More about HKUST
Optimizing the Inference Efficiency of Deep Neural Networks on the Graph and the Operator Level
The Hong Kong University of Science and Technology
Department of Computer Science and Engineering
PhD Thesis Defence
Title: "Optimizing the Inference Efficiency of Deep Neural Networks on the
Graph and the Operator Level"
By
Miss Jingzhi FANG
Abstract:
Deep neural networks (DNNs) have achieved great success in many areas, e.g.,
computer vision, natural language processing, and so on. This great success is
mainly achieved by increasingly large and computationally intensive deep
learning models. The increased model size makes the training and inference of
DNNs time-consuming, bringing severe problems to the development and
application of DNNs. As DNN implementations affect the execution time, we can
optimize the DNN implementations to make DNNs run faster. The best
implementation of a DNN is affected by its model architecture, input workload,
and the hardware to run on, therefore, each DNN should be optimized
individually, with the consideration of its runtime information. However, the
optimization space of DNN implementations is often huge, making it hard to
search for the best implementation. Furthermore, we may need to conduct the
optimization process multiple times in practice, e.g., when designing the model
architecture and when the DNN runtime information is dynamic (like dynamic
input workload). Long optimization time can be unaffordable. As a result, the
efficiency of optimizing the DNN implementation is also of great importance.

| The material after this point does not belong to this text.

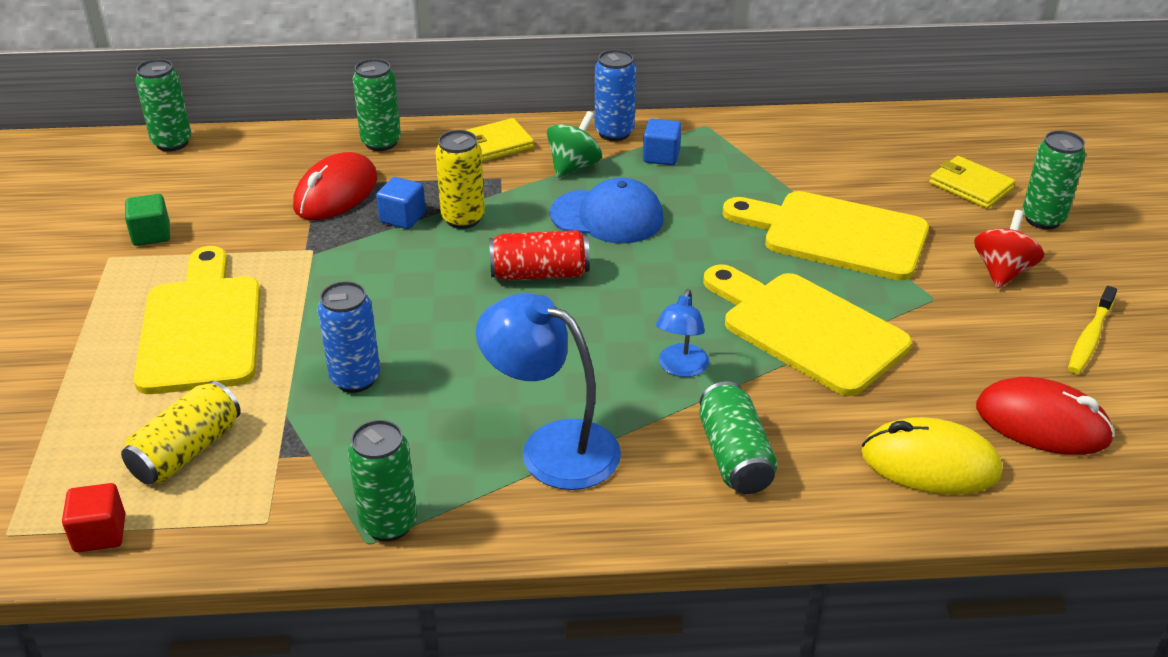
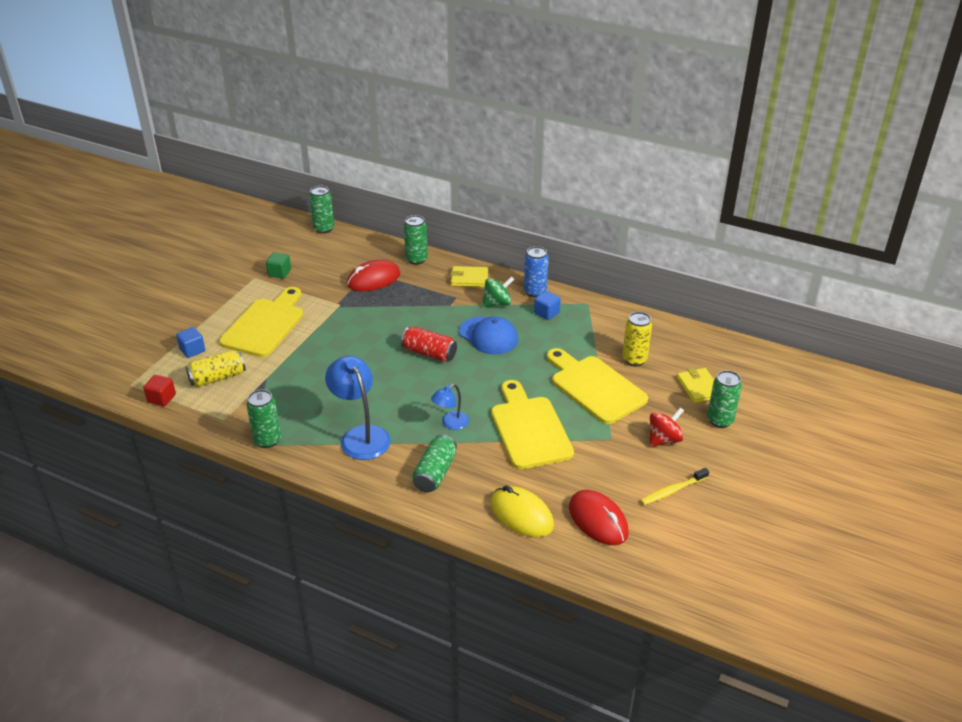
camera: 30 degrees right, 0 degrees up
blue can [318,281,380,393] -> none
blue cube [376,177,426,229] -> blue cube moved to [176,327,205,358]
yellow can [436,130,485,229] -> yellow can moved to [622,312,652,366]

In this thesis, we focus on the effectiveness and efficiency of optimizing DNN
implementations and propose three techniques. As DNNs are usually interpreted
as computation graphs, where each node corresponds to an operator in the model
(e.g., matrix multiplication) and each edge corresponds to the data dependency
between operators, our techniques optimize the DNN implementation on the graph
and the operator level, respectively. The graph-level optimization method
searches for the equivalent computation graph for a DNN by applying
transformations to its original computation graph iteratively. The
operator-level optimization method searches for the equivalent low-level code
for an operator by applying transformations to its naively implemented
low-level code. Specifically, our first two techniques optimize the general
DNNs on the two levels, which focus on accelerating the optimization of DNN
implementations while maintaining good optimization effectiveness. Then we move
to a special scenario, i.e., there being sparsity in DNNs, and propose a method
to optimize the sparse operators (i.e., operators with sparse input tensors),
which poses unique challenges as we need to consider the sparse formats to
store input tensors that will affect the way of data access and hence the
possible operator implementations.
Date: Friday, 28 June 2024
Time: 2:00pm - 4:00pm
Venue: Room 3494
Lifts 25/26
Chairman: Dr. Kai LIU (LIFS)
Committee Members: Prof. Lei CHEN (Supervisor)
Prof. Qiong LUO
Prof. Ke YI
Dr. Can YANG (MATH)
Prof. Haibo HU (PolyU)